▶ [Task description]: Within the entries that follow, show each line where the word "evenodd" occurs.

*** Supplied material ***

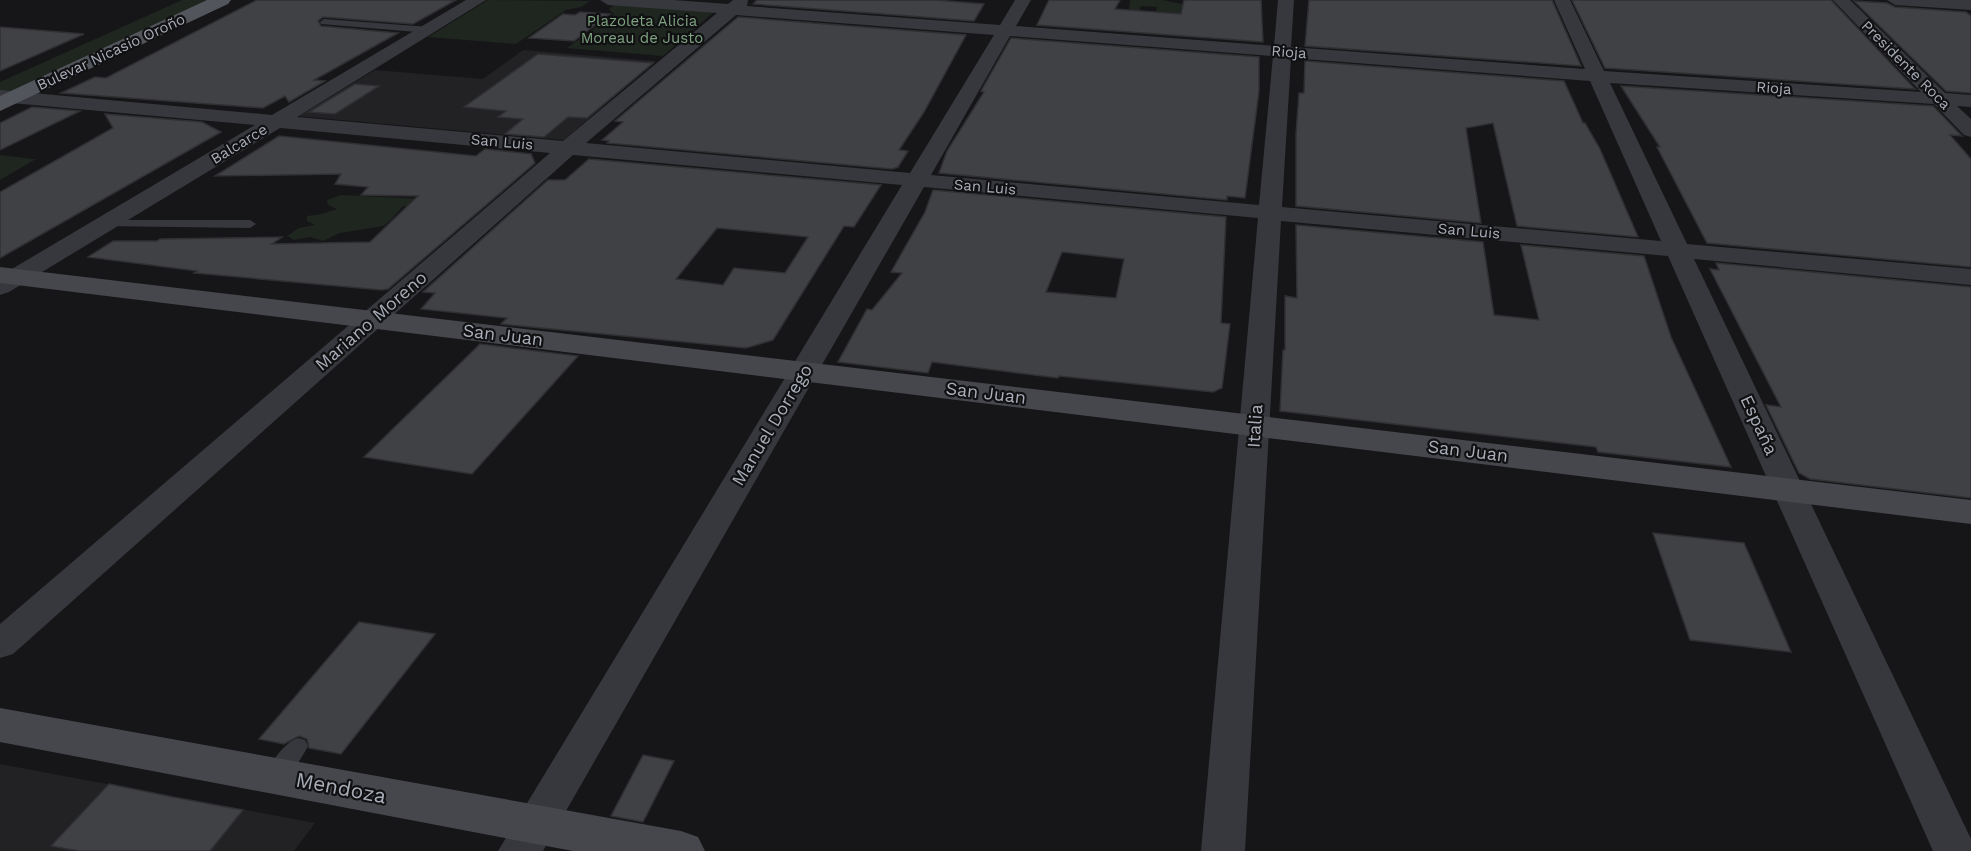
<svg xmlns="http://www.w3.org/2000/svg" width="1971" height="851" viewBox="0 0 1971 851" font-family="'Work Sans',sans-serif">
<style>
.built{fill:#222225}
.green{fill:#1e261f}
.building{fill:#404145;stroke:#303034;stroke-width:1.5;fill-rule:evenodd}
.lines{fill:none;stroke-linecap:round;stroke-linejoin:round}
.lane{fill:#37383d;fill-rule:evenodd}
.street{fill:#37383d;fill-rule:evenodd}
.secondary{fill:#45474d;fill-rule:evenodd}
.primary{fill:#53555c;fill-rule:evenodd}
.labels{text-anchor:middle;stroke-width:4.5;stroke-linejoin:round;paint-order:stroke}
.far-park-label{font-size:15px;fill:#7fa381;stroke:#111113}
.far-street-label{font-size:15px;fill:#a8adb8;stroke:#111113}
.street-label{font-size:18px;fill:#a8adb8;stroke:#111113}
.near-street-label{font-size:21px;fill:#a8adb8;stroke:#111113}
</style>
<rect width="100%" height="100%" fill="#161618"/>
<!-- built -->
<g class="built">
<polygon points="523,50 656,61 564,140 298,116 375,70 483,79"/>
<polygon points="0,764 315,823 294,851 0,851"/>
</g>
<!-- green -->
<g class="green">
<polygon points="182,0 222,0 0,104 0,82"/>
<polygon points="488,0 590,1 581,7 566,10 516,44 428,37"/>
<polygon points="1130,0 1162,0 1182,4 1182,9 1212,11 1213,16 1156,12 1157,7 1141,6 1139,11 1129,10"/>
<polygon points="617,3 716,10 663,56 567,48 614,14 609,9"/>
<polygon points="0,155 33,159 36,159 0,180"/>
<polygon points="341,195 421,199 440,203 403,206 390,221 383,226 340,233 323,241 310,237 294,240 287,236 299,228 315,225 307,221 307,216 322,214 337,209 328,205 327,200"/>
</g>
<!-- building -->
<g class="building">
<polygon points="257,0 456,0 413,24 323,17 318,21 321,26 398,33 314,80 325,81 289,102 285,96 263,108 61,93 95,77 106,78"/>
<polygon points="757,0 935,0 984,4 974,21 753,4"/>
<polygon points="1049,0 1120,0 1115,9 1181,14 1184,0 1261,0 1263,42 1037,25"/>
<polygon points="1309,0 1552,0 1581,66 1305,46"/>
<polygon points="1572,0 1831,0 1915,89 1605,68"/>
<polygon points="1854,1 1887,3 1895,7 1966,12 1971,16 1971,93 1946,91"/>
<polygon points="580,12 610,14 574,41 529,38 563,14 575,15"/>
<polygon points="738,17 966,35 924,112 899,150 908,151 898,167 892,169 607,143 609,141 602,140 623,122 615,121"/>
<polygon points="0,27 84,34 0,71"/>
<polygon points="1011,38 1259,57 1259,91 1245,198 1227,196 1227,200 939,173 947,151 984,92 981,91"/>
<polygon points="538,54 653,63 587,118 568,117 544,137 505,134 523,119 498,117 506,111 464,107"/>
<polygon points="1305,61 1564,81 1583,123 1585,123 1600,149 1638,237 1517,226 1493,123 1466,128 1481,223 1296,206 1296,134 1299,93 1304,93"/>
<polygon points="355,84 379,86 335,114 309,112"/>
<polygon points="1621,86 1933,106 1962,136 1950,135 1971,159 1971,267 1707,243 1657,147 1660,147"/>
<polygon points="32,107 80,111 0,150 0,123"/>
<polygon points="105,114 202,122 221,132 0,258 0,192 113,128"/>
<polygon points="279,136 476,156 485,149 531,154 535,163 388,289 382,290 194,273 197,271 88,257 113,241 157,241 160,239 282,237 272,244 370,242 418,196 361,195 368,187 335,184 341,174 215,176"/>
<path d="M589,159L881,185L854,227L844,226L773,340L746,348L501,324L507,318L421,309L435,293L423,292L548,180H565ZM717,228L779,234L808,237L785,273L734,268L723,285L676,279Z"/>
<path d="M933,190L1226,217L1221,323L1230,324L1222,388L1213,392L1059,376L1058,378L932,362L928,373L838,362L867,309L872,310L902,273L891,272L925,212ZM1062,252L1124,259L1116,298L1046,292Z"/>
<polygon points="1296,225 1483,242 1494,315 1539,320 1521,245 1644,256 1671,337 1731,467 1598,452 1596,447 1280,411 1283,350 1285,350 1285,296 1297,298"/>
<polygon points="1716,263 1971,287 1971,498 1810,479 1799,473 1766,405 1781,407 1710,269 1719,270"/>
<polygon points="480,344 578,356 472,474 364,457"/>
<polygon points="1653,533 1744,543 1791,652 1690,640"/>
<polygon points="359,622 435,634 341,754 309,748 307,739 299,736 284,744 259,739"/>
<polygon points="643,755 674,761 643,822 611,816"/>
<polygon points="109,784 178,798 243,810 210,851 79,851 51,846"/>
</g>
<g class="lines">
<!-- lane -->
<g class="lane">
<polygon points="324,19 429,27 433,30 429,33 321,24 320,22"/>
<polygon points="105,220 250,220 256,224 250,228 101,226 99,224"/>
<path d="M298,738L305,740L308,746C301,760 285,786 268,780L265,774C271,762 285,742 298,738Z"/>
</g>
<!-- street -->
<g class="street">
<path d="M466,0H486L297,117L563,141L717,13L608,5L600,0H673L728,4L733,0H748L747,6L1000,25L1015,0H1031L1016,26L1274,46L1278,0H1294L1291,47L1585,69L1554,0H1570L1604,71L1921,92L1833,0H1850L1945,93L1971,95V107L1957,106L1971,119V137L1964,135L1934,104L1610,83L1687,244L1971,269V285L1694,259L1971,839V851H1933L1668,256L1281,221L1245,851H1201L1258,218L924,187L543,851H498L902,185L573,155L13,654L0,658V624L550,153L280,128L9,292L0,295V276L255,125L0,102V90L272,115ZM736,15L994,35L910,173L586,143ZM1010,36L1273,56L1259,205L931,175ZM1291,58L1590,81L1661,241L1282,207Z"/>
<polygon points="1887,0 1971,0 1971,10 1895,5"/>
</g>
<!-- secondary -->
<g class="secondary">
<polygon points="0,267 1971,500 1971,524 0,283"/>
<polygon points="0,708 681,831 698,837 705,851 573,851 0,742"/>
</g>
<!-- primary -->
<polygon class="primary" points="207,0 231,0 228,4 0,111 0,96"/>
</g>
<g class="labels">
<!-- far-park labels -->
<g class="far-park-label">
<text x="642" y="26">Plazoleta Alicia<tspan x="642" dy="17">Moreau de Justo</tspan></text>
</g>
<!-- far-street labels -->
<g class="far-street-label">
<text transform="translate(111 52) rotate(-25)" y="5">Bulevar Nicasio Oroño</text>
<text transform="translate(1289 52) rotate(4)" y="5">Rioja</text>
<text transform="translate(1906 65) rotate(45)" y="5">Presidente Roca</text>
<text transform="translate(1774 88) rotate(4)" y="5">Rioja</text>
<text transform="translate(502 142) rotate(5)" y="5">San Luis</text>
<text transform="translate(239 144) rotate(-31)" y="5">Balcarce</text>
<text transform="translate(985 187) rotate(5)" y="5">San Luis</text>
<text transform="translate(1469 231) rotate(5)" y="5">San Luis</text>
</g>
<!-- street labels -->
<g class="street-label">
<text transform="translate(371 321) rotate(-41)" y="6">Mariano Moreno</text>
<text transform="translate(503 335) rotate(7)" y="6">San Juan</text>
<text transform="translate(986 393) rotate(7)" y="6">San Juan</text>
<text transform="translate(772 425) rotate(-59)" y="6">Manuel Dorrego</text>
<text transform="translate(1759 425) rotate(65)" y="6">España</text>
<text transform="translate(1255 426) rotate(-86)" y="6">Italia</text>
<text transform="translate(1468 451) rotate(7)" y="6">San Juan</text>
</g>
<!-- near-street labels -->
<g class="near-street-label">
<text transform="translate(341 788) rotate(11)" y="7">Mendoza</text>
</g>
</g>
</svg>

*** End of Supplied material ***
*** Supplied material ***

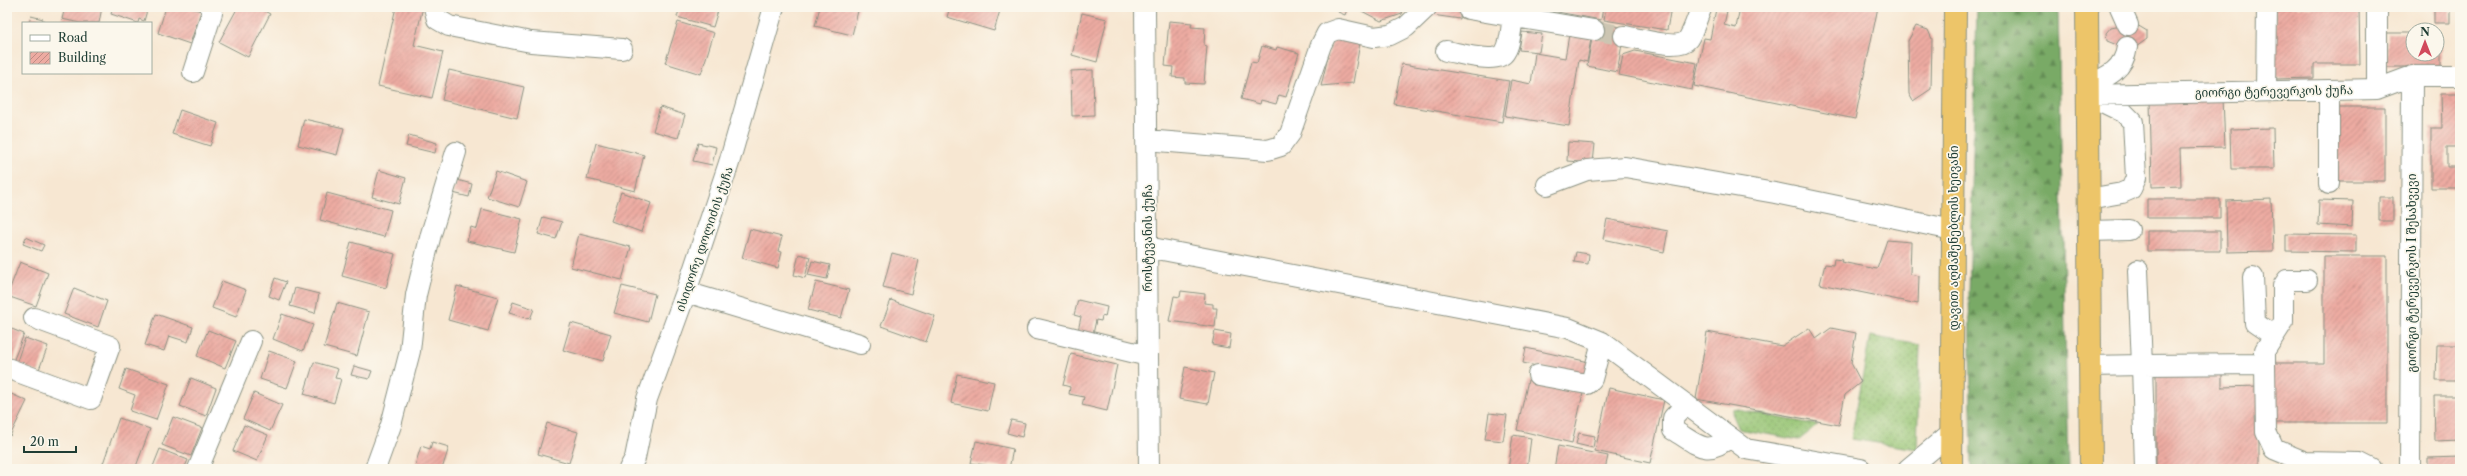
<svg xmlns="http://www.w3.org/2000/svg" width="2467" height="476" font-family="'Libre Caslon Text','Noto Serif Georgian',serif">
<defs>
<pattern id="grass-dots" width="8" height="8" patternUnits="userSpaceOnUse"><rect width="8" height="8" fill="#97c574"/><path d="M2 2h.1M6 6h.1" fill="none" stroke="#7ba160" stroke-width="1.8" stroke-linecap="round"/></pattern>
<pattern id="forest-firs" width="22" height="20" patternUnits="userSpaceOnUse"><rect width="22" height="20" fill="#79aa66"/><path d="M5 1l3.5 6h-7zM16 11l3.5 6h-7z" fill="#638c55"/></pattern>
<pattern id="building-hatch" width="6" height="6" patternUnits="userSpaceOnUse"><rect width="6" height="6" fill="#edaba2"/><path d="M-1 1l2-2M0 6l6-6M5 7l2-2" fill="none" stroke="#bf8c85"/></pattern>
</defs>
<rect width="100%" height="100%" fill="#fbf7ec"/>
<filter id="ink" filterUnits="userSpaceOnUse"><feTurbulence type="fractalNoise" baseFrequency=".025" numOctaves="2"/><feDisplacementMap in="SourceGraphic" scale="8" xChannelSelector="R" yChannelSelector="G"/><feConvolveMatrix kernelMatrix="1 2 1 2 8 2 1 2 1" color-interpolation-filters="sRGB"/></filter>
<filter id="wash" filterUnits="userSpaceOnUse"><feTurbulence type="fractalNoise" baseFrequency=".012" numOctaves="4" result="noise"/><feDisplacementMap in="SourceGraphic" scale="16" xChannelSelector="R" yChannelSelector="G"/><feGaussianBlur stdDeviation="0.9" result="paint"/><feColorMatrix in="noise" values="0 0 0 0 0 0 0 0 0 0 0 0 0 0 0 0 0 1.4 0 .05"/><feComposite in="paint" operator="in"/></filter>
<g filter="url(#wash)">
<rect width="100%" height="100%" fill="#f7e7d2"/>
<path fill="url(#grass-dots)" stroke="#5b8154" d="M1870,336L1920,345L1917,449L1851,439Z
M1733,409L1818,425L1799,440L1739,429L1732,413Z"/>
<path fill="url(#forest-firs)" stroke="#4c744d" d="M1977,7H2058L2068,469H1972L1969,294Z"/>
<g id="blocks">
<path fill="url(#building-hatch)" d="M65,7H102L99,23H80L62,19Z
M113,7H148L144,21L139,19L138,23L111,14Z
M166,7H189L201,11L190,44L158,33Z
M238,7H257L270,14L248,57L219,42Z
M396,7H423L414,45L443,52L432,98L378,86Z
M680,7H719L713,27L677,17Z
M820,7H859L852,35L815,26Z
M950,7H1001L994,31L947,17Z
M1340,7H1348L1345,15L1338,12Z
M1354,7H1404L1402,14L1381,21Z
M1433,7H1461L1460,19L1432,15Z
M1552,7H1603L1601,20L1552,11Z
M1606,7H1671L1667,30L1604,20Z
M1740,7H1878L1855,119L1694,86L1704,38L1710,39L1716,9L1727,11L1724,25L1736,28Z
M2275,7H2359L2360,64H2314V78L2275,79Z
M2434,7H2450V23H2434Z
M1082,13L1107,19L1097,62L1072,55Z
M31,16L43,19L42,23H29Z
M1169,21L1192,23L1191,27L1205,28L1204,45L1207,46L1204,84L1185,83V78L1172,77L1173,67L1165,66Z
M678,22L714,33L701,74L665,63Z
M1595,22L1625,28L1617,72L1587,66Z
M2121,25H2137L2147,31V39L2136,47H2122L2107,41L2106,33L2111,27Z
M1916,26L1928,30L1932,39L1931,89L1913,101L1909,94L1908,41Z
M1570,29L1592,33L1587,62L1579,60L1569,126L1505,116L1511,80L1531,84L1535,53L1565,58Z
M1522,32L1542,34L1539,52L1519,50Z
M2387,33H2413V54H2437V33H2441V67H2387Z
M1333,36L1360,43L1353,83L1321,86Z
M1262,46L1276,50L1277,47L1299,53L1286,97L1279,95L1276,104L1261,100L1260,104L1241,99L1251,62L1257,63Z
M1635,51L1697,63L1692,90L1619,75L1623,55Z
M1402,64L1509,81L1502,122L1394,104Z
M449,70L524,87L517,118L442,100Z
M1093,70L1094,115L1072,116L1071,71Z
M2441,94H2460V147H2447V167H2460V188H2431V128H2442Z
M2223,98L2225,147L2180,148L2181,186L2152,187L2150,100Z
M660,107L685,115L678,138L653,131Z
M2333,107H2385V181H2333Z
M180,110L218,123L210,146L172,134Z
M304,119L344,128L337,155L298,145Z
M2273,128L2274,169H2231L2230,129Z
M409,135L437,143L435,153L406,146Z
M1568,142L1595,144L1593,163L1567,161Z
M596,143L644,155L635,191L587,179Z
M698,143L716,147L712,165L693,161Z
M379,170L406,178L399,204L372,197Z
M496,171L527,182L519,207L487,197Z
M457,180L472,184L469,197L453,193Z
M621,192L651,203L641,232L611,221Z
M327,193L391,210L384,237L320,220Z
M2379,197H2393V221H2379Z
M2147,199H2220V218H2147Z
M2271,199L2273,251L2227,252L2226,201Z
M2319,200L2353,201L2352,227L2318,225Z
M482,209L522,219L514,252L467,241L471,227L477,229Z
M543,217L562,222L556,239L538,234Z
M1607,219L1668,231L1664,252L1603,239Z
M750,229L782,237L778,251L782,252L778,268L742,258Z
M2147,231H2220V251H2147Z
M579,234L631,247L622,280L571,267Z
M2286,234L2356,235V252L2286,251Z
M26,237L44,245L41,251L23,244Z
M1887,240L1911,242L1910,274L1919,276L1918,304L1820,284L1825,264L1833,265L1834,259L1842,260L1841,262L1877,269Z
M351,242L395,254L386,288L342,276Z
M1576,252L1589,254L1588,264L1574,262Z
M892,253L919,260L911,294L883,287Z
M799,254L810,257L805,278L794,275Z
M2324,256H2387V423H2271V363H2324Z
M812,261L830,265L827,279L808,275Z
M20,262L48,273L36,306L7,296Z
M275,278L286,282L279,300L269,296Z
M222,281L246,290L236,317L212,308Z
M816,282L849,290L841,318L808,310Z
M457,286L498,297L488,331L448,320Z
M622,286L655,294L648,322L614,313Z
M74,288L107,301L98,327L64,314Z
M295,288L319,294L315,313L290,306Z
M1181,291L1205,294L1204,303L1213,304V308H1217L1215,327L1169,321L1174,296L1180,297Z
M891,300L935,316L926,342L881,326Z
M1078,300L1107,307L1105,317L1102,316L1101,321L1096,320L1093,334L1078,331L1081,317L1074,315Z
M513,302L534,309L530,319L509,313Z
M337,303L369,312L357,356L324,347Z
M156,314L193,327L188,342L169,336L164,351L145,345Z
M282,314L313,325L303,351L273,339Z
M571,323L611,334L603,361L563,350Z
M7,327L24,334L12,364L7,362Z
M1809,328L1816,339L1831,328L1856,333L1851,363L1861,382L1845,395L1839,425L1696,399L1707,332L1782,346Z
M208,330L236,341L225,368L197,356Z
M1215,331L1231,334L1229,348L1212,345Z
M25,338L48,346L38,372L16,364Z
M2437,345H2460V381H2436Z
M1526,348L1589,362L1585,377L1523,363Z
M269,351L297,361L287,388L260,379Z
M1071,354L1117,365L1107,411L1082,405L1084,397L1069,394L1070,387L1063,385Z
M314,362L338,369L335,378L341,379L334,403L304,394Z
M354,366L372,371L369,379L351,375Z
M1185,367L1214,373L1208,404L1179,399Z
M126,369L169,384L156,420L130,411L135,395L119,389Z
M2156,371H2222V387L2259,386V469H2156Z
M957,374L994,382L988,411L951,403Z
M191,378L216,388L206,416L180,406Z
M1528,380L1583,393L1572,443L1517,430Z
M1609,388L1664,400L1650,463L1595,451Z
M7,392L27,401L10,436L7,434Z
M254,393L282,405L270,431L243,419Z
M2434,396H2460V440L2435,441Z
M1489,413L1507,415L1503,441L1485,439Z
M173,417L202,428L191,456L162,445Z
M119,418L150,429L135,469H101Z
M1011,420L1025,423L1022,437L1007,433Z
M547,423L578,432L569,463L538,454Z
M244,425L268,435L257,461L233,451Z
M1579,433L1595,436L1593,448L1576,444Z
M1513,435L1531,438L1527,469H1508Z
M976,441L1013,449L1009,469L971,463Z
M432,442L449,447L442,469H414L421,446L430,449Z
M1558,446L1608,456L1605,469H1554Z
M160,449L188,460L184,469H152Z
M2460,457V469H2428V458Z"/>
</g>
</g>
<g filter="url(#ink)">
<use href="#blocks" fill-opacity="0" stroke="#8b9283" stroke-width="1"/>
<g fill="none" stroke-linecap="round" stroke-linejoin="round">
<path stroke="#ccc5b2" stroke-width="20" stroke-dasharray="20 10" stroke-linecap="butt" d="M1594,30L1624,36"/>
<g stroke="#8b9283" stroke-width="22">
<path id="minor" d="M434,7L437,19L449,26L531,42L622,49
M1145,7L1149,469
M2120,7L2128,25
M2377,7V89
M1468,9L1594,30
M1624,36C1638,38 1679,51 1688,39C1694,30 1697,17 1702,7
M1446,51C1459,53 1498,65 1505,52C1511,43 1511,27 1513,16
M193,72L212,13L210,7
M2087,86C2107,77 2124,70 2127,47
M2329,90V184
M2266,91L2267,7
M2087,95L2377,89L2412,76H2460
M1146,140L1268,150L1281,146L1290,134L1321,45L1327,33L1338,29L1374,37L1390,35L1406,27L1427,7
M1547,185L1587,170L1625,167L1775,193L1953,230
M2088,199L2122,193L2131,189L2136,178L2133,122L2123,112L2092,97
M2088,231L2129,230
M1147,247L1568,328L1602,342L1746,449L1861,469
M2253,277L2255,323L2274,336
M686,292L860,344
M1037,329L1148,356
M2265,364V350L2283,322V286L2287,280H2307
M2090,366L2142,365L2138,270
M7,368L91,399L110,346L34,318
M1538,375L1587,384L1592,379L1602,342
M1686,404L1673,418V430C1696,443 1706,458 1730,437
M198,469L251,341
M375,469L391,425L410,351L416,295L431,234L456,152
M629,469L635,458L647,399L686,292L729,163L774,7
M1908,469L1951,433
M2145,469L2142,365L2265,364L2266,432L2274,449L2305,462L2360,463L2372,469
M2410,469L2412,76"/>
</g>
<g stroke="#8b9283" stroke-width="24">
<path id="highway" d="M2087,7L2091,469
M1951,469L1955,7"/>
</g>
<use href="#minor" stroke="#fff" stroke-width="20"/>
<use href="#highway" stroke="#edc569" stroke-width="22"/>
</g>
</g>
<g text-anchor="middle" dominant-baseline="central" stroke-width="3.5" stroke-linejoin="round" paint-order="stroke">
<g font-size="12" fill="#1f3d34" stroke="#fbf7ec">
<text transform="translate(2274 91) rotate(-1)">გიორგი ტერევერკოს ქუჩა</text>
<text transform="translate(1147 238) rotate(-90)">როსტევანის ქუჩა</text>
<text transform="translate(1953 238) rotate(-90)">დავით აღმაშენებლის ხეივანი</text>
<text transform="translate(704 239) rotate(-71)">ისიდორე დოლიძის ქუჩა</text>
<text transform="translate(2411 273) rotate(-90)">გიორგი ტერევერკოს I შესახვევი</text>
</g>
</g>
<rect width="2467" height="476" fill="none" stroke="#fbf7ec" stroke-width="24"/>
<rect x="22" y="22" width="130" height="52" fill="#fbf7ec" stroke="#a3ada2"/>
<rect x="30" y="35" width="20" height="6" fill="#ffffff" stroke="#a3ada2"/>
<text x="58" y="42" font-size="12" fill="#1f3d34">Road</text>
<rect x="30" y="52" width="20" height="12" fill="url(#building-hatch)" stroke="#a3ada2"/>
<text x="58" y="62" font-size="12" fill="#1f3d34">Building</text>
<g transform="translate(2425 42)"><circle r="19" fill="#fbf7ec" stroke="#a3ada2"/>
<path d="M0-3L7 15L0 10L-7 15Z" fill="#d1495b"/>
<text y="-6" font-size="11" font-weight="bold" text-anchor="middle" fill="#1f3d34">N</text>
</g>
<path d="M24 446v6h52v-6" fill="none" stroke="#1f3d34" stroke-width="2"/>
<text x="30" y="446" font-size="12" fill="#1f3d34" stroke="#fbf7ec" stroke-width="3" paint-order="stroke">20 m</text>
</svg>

*** End of Supplied material ***

▶ [Task output]:
.building{fill:#404145;stroke:#303034;stroke-width:1.5;fill-rule:evenodd}
.lane{fill:#37383d;fill-rule:evenodd}
.street{fill:#37383d;fill-rule:evenodd}
.secondary{fill:#45474d;fill-rule:evenodd}
.primary{fill:#53555c;fill-rule:evenodd}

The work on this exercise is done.